Pemerintah menegaskan pengaturan tersebut bukan bertujuan melarang anak mengakses teknologi. Fokusnya adalah membangun ruang digital yang lebih aman dan ramah bagi tumbuh kembang anak.
“PP Tunas bukan untuk membatasi akses anak terhadap teknologi, melainkan untuk memastikan mereka tumbuh dalam ekosistem digital yang aman, sehat, dan mendukung perkembangan mereka,” ujar Sekretaris Kemendukbangga Budi Setiyono dalam keterangan resmi di Jakarta, Rabu.
Kementerian Kependudukan dan Pembangunan Keluarga (Kemendukbangga)/BKKBN menilai PP Tunas menjadi langkah penting agar anak-anak Indonesia dapat berkembang dalam lingkungan digital yang terlindungi. Menurut Budi, laju perkembangan teknologi saat ini jauh lebih cepat dibandingkan kesiapan sistem perlindungan anak, baik di lingkungan keluarga maupun masyarakat.
Karena itu, penerapan PP Tunas disebut membutuhkan peran aktif orang tua sebagai garda terdepan dalam pengasuhan digital. Budi menilai ruang digital belum sepenuhnya dirancang dengan mempertimbangkan kebutuhan anak. Tanpa aturan yang kuat serta pengawasan orang tua, anak berisiko terpapar konten berbahaya, mengalami kecanduan, hingga menghadapi gangguan kesehatan mental.
Orang tua juga diimbau untuk tidak lengah mengawasi penggunaan internet oleh anak. Paparan digital yang berlebihan, berdasarkan berbagai penelitian, disebut dapat memicu gangguan fokus, keterlambatan perkembangan, serta meningkatkan potensi kecemasan dan depresi pada anak.

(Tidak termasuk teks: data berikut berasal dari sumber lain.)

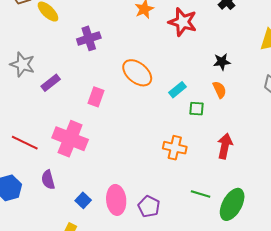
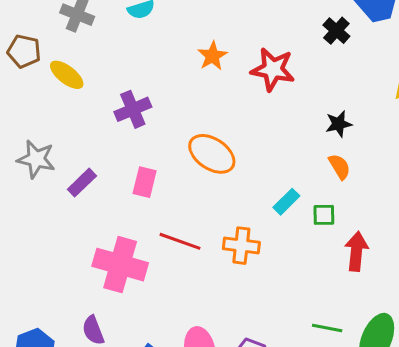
cyan rectangle: (177, 90) -> (286, 202), moved
pink rectangle: (96, 97) -> (145, 182), moved
green square: (197, 109) -> (324, 215), moved
red line: (25, 143) -> (180, 241), moved
orange cross: (175, 148) -> (241, 246), moved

Di sisi lain, ancaman di dunia maya seperti perundungan siber, eksploitasi digital, dan interaksi yang tidak aman dinilai semakin kompleks. Kondisi itu, menurut pemerintah, memerlukan penanganan yang lebih sistematis dan terintegrasi.

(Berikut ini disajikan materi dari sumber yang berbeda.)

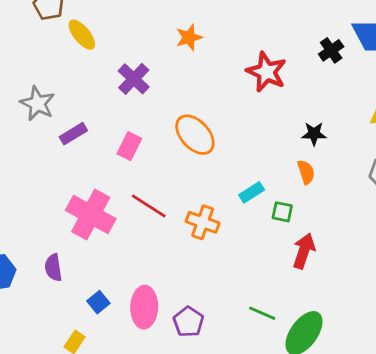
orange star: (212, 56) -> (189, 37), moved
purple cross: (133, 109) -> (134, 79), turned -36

Melalui PP Tunas, pemerintah menetapkan sejumlah strategi, antara lain memperkuat tanggung jawab platform digital dalam melindungi anak, termasuk penerapan pembatasan akses sesuai usia serta pengembangan sistem yang ramah anak dan tidak bersifat eksploitatif. Upaya lain mencakup peningkatan literasi digital melalui pendidikan formal maupun nonformal, serta pengawasan yang lebih ketat terhadap konten yang beredar di ruang digital.
Budi mengajak seluruh pihak memandang isu ini sebagai tanggung jawab bersama. Ia menekankan pentingnya sinergi antara pemerintah, sekolah, orang tua, dan penyedia platform digital agar kebijakan berjalan efektif. Ia juga menyoroti peran Penyuluh Keluarga Berencana dalam memberikan edukasi, pendampingan, dan pembinaan kepada keluarga untuk menghadapi tantangan pengasuhan di era digital.